-- Tarea a realizar --
Prolonga el fragmento sobre la impresión 3D de órganos a partir de su última oración.

-- Fragmento --
··········

Todos hoy por hoy sabemos qué es una impresora 3D. La versatilidad y utilidad de estas impresoras del siglo XXI son asombrosas. Esta tecnología nos brinda la posibilidad de crear todo tipo de artilugios: desde una púa para tu guitarra hasta un llavero, una maceta o incluso una corbata. ¿Pero podría este aparato imprimir un corazón? ¿Y un hígado?
Uno de los problemas centrales de la medicina moderna se enfoca en los transplantes. En muchas ocasiones los pacientes no reciben órganos de donantes a tiempo o en su defecto esperan demasiado, disminuyendo así su calidad de vida durante meses e incluso años. Los ingenieros intentan solucionar estos problemas creando directamente el órgano a transplantar con una impresora.
El funcionamiento de una impresora 3D convencional es sencillo de entender. Tenemos un filamento de plástico que la máquina manipula gracias a un programa informático. De esta forma ese plástico adopta la forma tridimensional deseada. Cuando hablamos de crear un órgano las cosas no son tan simples ya que un tejido biológico no es homogéneo. En un corazón o un hígado tenemos tantos tipos de células que este procedimiento no nos sirve. ¿Pero entonces como hacen los ingenieros y médicos para crear un órgano?

··········

-- Datos a examinar --
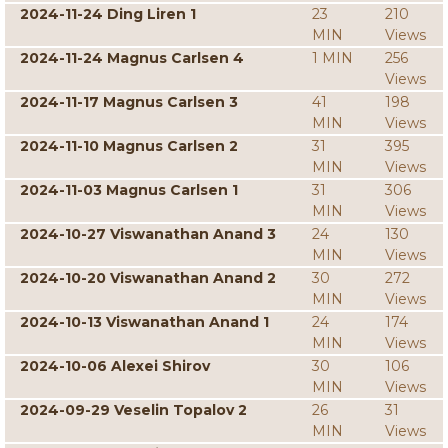
2024-11-24 Ding Liren 1
23
210
MIN
Views
2024-11-24 Magnus Carlsen 4
1 MIN
256
Views
2024-11-17 Magnus Carlsen 3
41
198
MIN
Views
2024-11-10 Magnus Carlsen 2
31
395
MIN
Views
2024-11-03 Magnus Carlsen 1
31
306
MIN
Views
2024-10-27 Viswanathan Anand 3
24
130
MIN
Views
2024-10-20 Viswanathan Anand 2
30
272
MIN
Views
2024-10-13 Viswanathan Anand 1
24
174
MIN
Views
2024-10-06 Alexei Shirov
30
106
MIN
Views
2024-09-29 Veselin Topalov 2
26
31
MIN
Views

··········

-- Resultado del ejercicio --
Crear un órgano
Hay dos formas (aún en ferviente estudio) de crear un órgano: célula a célula o creando «andamios moleculares».
Crear un órgano célula a célula como si de un llavero de «Baby Yoda» se tratara es la meta. Es un proceso tan complicado que los científicos e ingenieros descartan. Aún no poseemos un conocimiento tan amplio como para saber enseñarle a la máquina dónde debe estar cada célula o en que estado de maduración debemos imprimirla. Sin embargo, expertos en Big Data están trabajando en este campo para conseguir catalogar y mapear en tres dimensiones todas estas unidades fundamentales de la vida.
Asimismo, la bioimpresión de órganos está completamente volcada en la técnica de «andamios moleculares». Las células siempre están embebidas en ciertos materiales con gran importancia biológica formados por biomoléculas que probablemente te suenen: colágeno, elastina, ácido hialurónico, etc. Siendo capaces de crear andamios de estas biomoléculas inertes, los científicos se convertirían en una especie de jardineros. Cultivarían en ciertos puntos estratégicos células para que estas se reprodujeran y se formara el tejido en base al material «andamio» impreso. Estaríamos por tanto imprimiendo solo los cimientos del tejido, y dejando que las células se coloquen convenientemente a su antojo.
Un ejemplo muy simplificado para crear un músculo sería bioimprimir un andamiaje de biopolímeros y cultivar unas pocas células musculares (miocitos) en puntos estratégicos para que estas se vayan reproduciendo y así crear un tejido sano y fuerte.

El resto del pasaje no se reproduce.